***** Input data *****
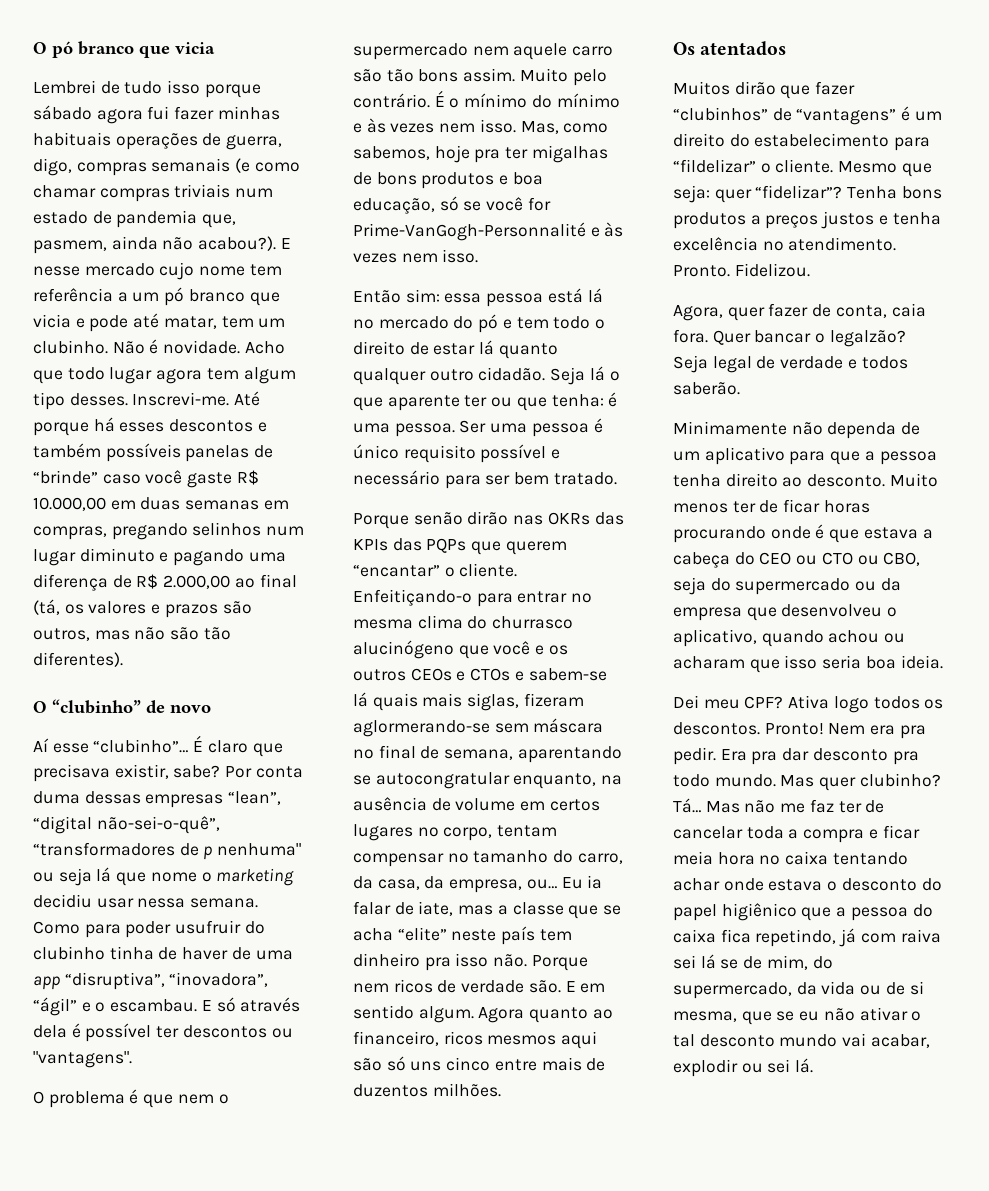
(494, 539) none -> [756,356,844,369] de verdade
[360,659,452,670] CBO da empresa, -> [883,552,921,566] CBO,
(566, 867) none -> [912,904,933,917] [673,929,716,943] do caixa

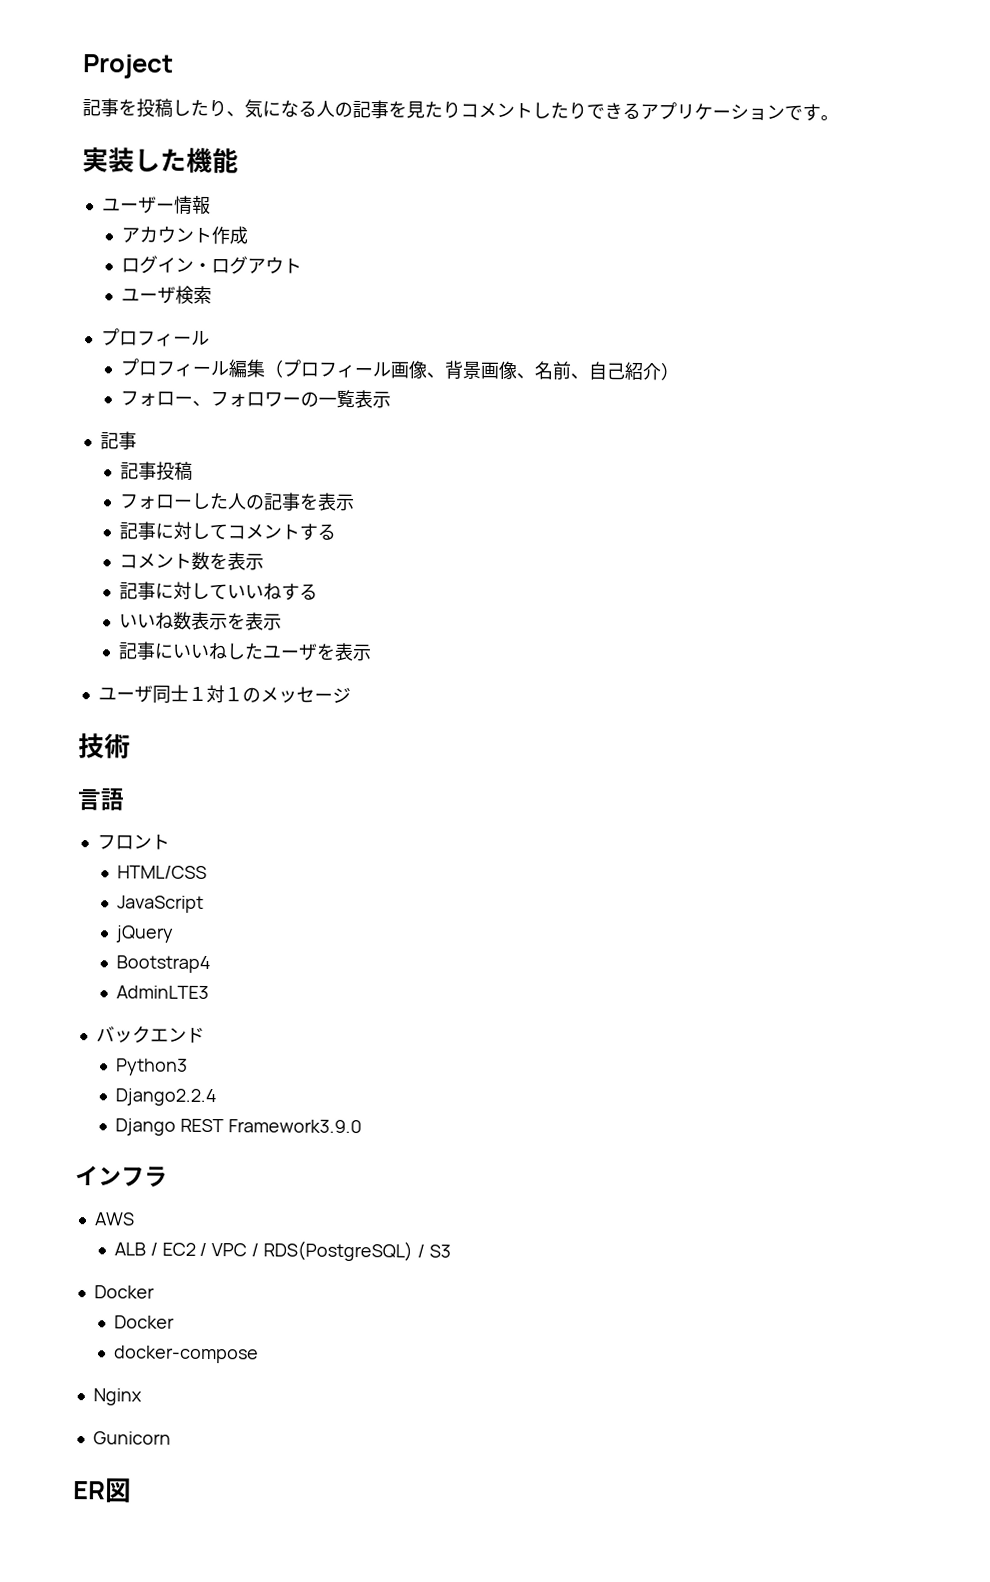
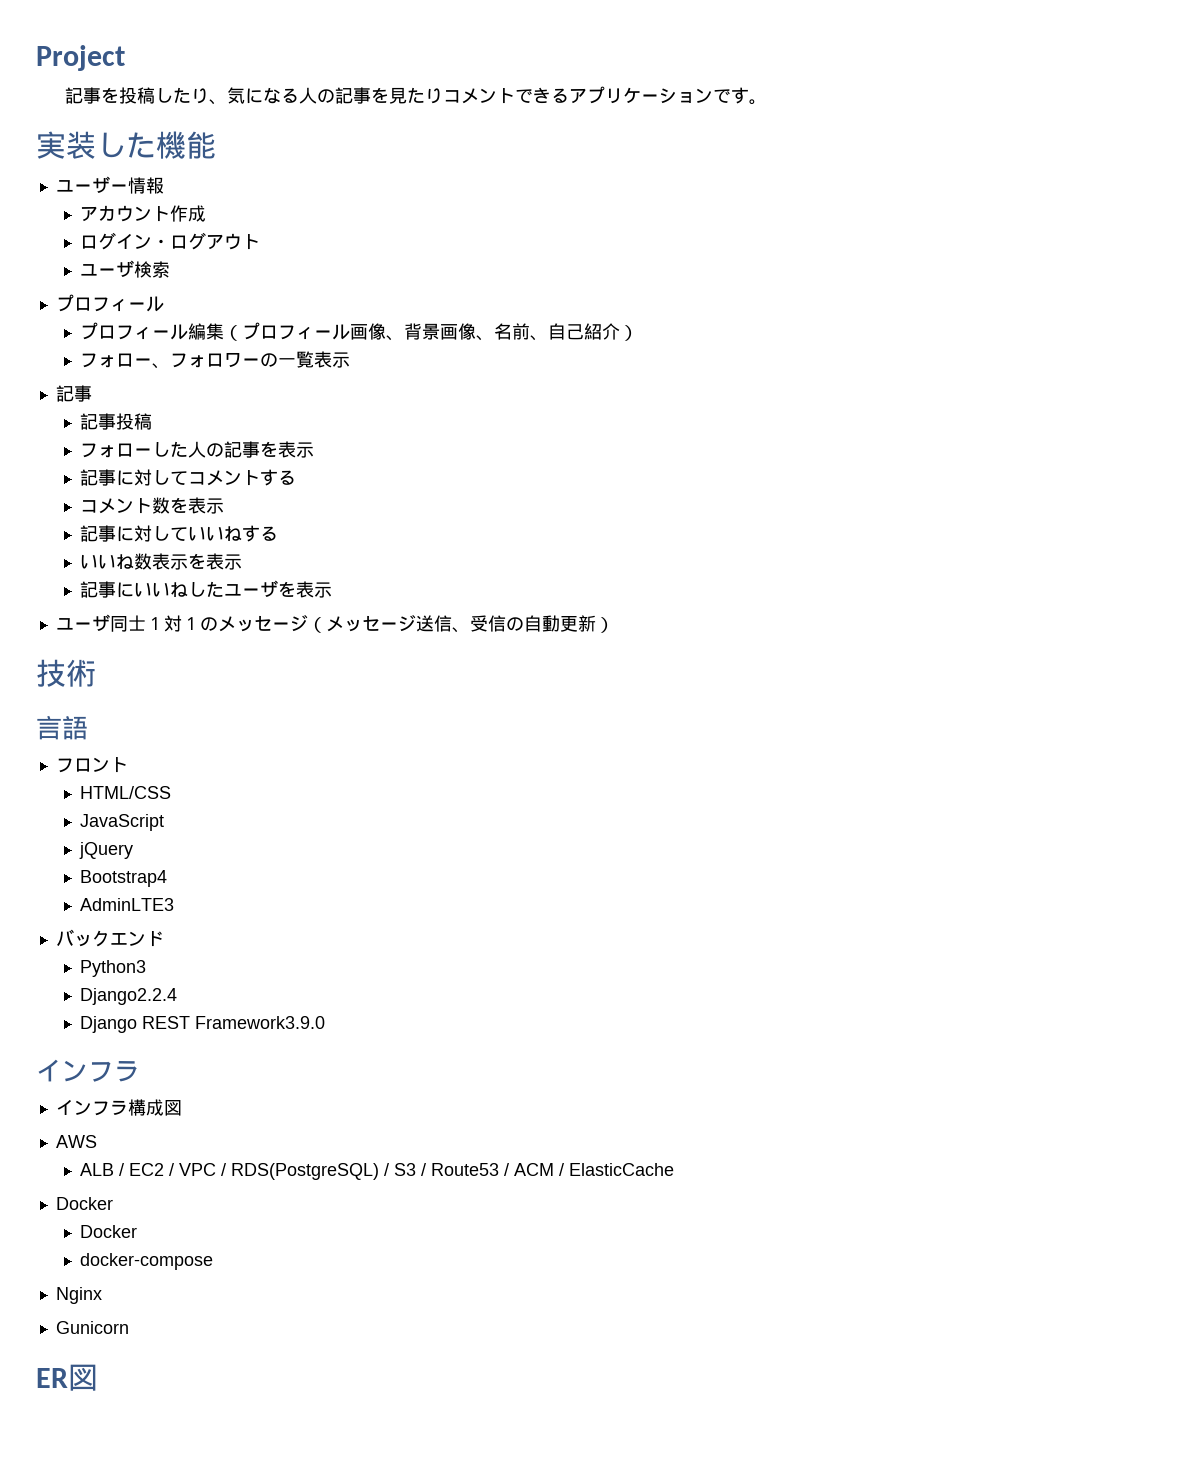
[532,102,587,120] したり -> (516, 96) none
(351, 695) none -> [307,615,614,633] （メッセージ送信、受信の自動更新）
(168, 1177) none -> [55,1099,182,1116] // インフラ構成図
(451, 1251) none -> [421,1163,675,1176] / Route53 / ACM / ElasticCache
*****
— Problem details —
If any image appears in the entries, omit it and return the rest verbatim.

— Answer —
(494, 539) none -> [756,356,844,369] de verdade
[360,659,452,670] CBO da empresa, -> [883,552,921,566] CBO,
(566, 867) none -> [912,904,933,917] [673,929,716,943] do caixa

[532,102,587,120] したり -> (516, 96) none
(351, 695) none -> [307,615,614,633] （メッセージ送信、受信の自動更新）
(168, 1177) none -> [55,1099,182,1116] // インフラ構成図
(451, 1251) none -> [421,1163,675,1176] / Route53 / ACM / ElasticCache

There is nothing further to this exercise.